Miss Grammer studied her gravely. Had the object of love died or had he been married? It was the former of these sorrows which she had suffered in her youth.
"You knew that you might come with me, surely, Ellen?"
"Oh, yes."
"You are tired," said Miss Grammer.
Spring breaks the best of resolutions of Ellen's particular variety. The willow branches turned a brighter yellow, the brook bubbled more and more loudly, crocuses and scilla enlivened the grass. Presently flowering shrubs bloomed; one walked in welcome shade where yesterday there had been sunshine; bees hummed in and out of classrooms where students nodded. Those who had studied ceased to be industrious and those who had been idle continued in their course. There was little talk of Avogadro's Law or of the Elizabethan spirit of Shelley; there was discussion of baseball games and boat-races. Envy was transferred from him who made high marks to him who, like the wise virgins, had provided against springtime by saving permitted absences.

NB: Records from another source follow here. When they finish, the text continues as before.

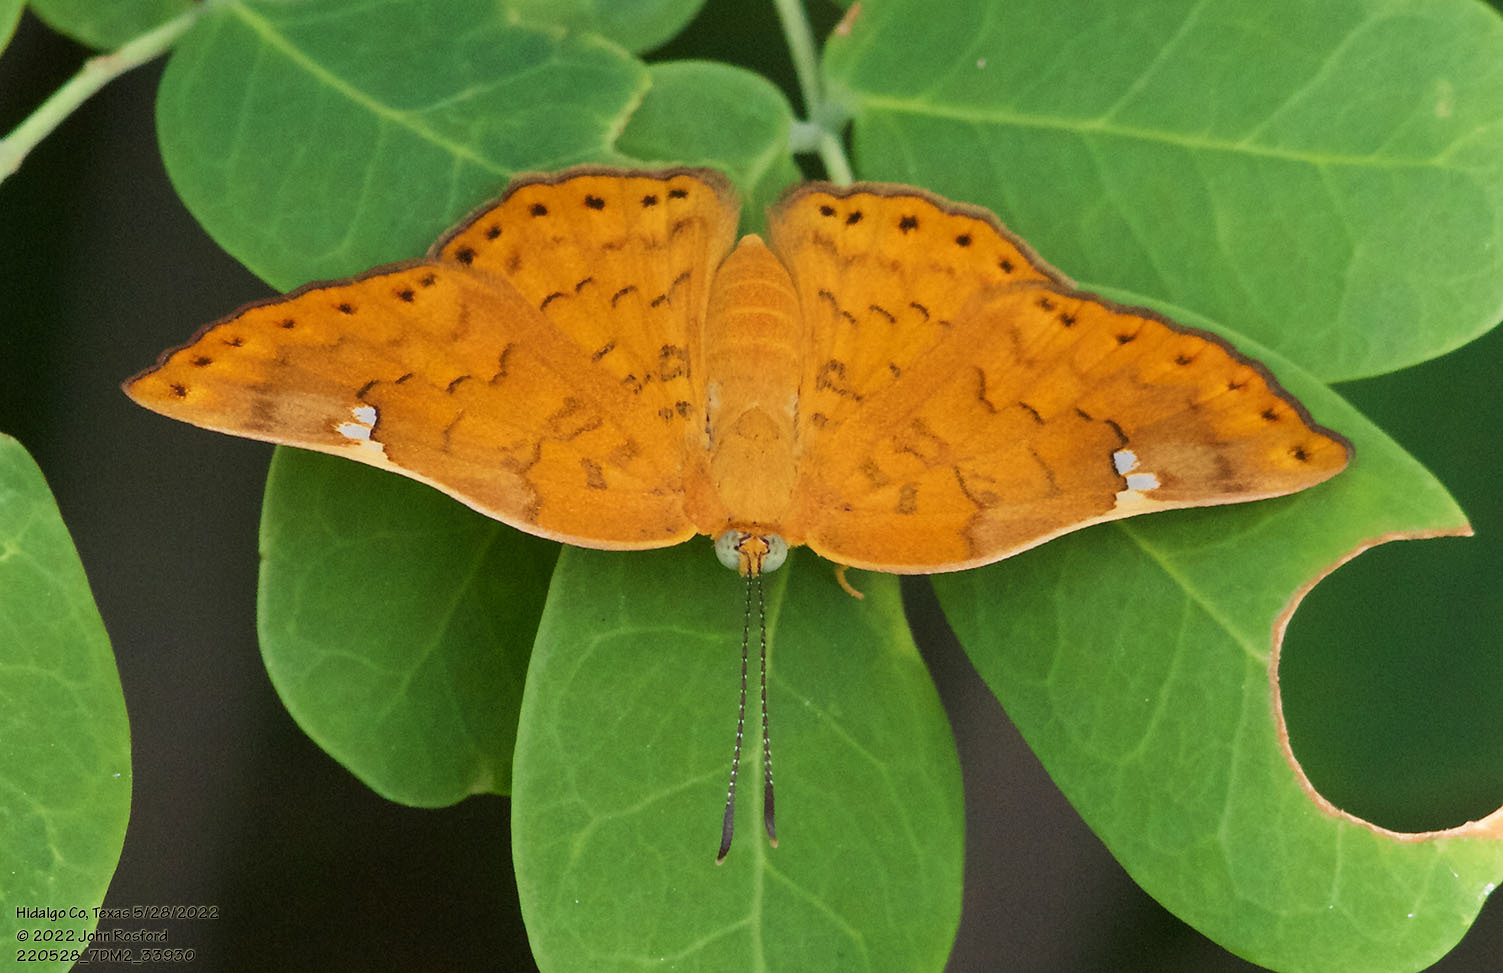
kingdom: Animalia
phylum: Arthropoda
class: Insecta
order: Lepidoptera
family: Riodinidae
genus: Curvie
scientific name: Curvie emesia
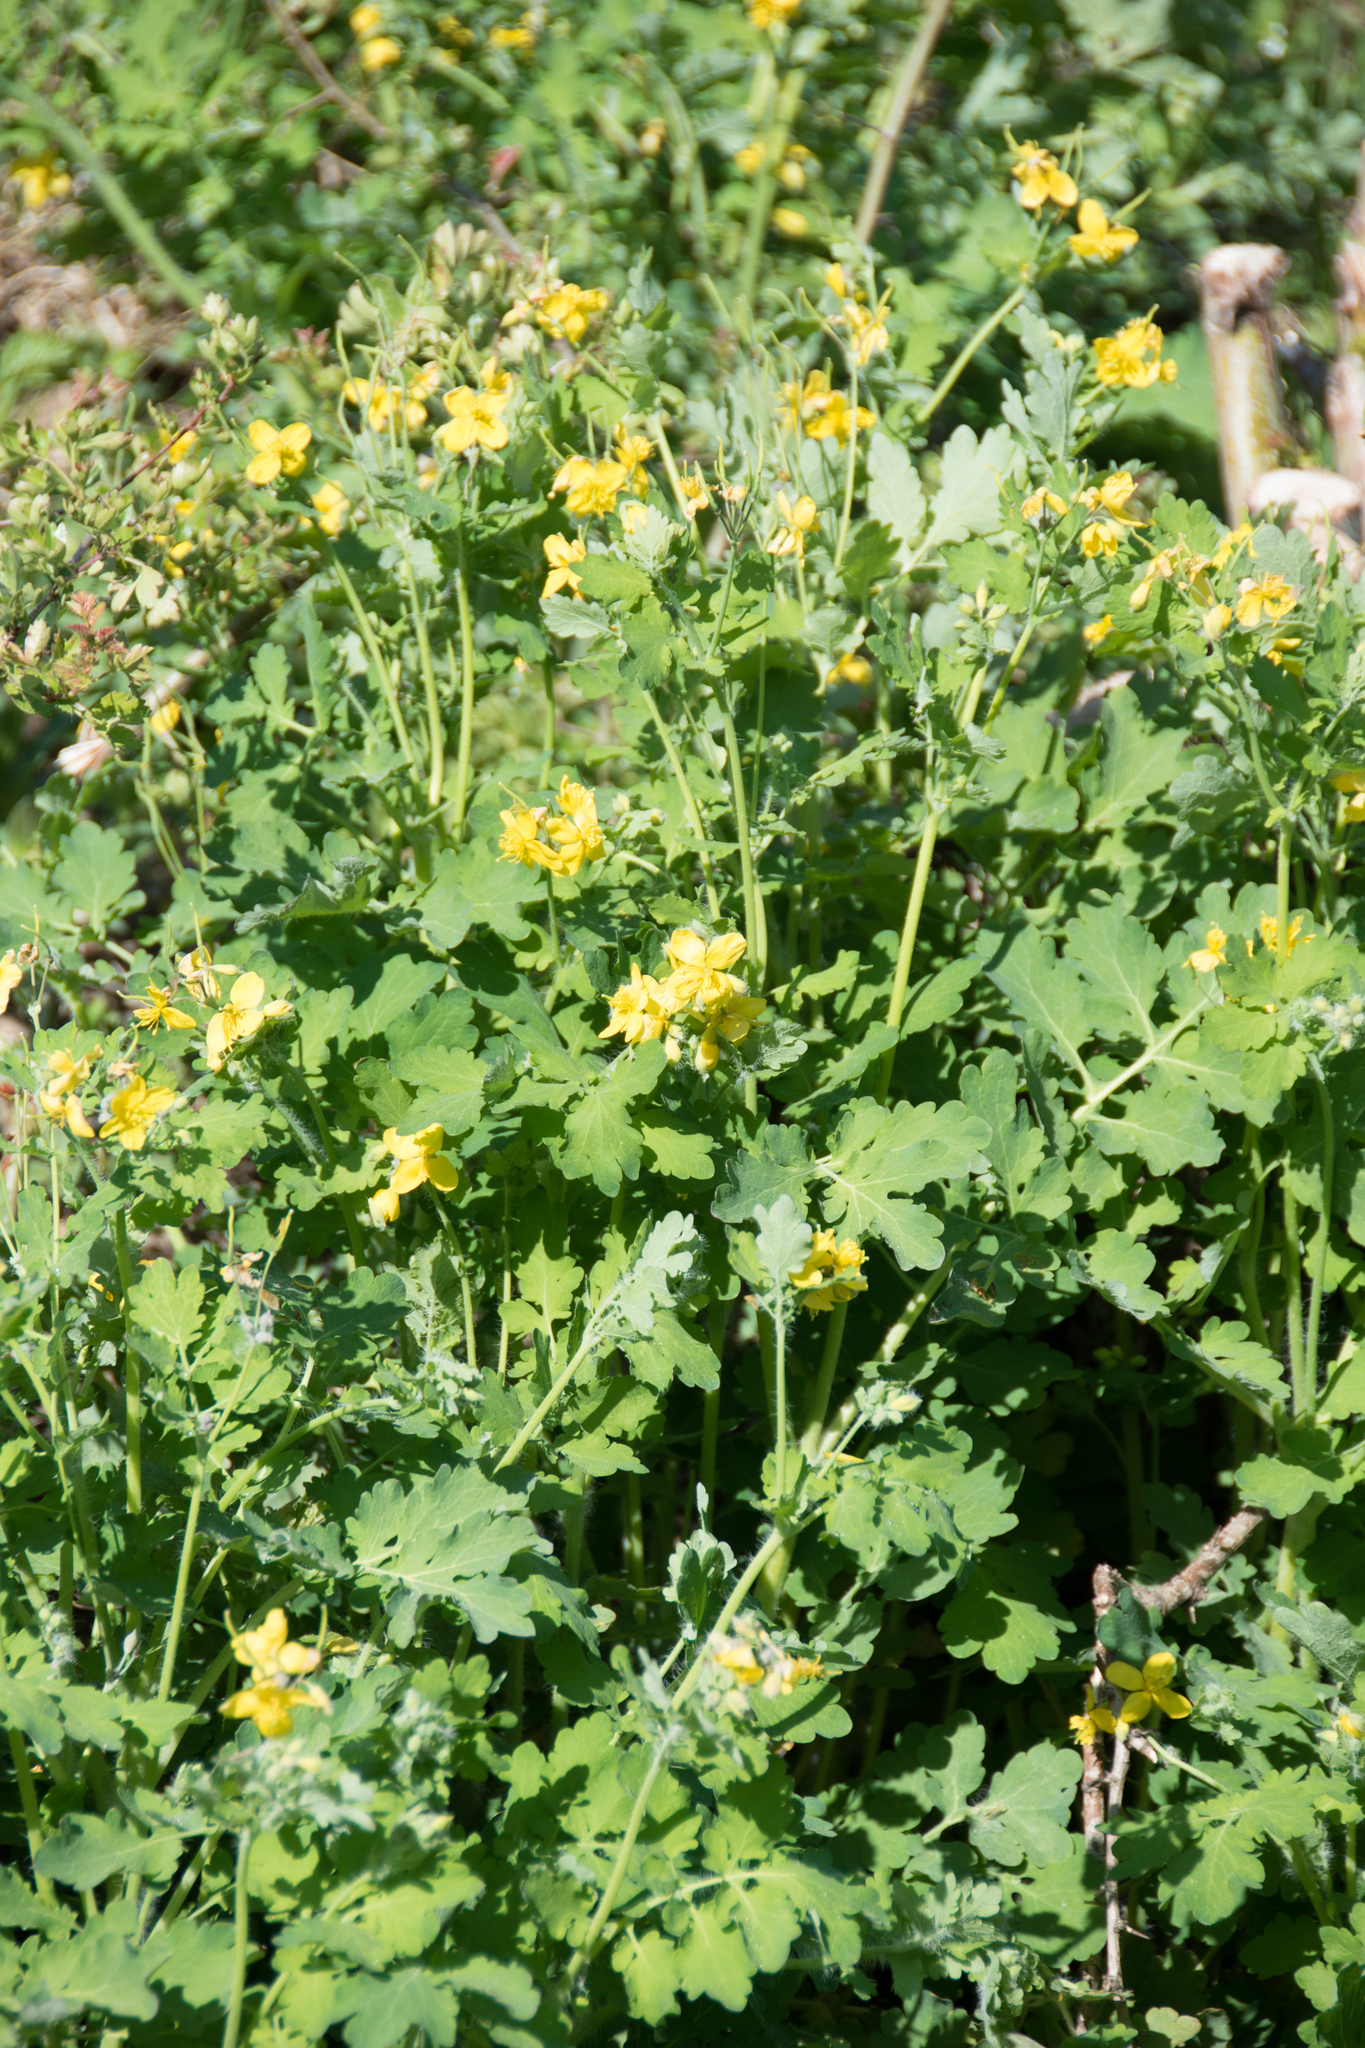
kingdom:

On Memorial Day there was a boat-race and the students departed with few exceptions to the lakeside. A half-dozen, studious like Miss Grammer, worked in the library, their thoughts occupied with matters alien to boat-races, and others whose purses were empty sought points of vantage on distant hillsides. Only Ellen turned her back upon both work and play and went in an opposite direction. She meant this afternoon, while the struggle on the lake was in progress, to take herself to task.
She selected her battleground with poor judgment. One may win a victory over one's self as one walks on a frozen road or under the bare branches of wintry trees, but when one approaches the scene of conflict through beds of daisies and sweet clover one is weakened at the start. Even her physical strength seemed to be failing when at last she sat down on a fallen tree at the edge of a little wood and clasped her hands round her knees. The land fell in a gentle slope to the campus whose towers rose above the tree-tops. Beyond, and far below, the lake lay clear and blue. There was no house near by and there was no sound of the life of human beings, and nothing to take her attention away from her own problem.
She believed now that her obsession was a mortal sickness and that from it she could never escape; she hoped only to hide it and to proceed so that it might be unsuspected by others. She had tried since Christmas to put Stephen out of her mind and had failed. She had reminded herself that her affection was not and that it never would be returned. Indeed, it seemed to her that already Stephen's letters had grown more curt and businesslike; perhaps he understood and was trying to make clear to her the hopelessness of her situation.
She reproached herself for her blindness. It was upon the night when she had returned from the King Sanatorium that this had begun; she should have understood herself then, and not created for herself a fool's paradise. The effect of this emotion was like the effect of death, it colored everything. The universe had narrowed to a point. She did not realize how unlike most lives her life was, with its limited circle of acquaintances, and its intense affection for a few human beings.
The afternoon wore slowly on; far away the straining bodies of the rowers bent above their oars waiting the word to make a belated start, the thousands of spectators shouted, and presently the long observation train began to move with the boats. She should have been with her schoolmates in body and in spirit, but she did not even think of them.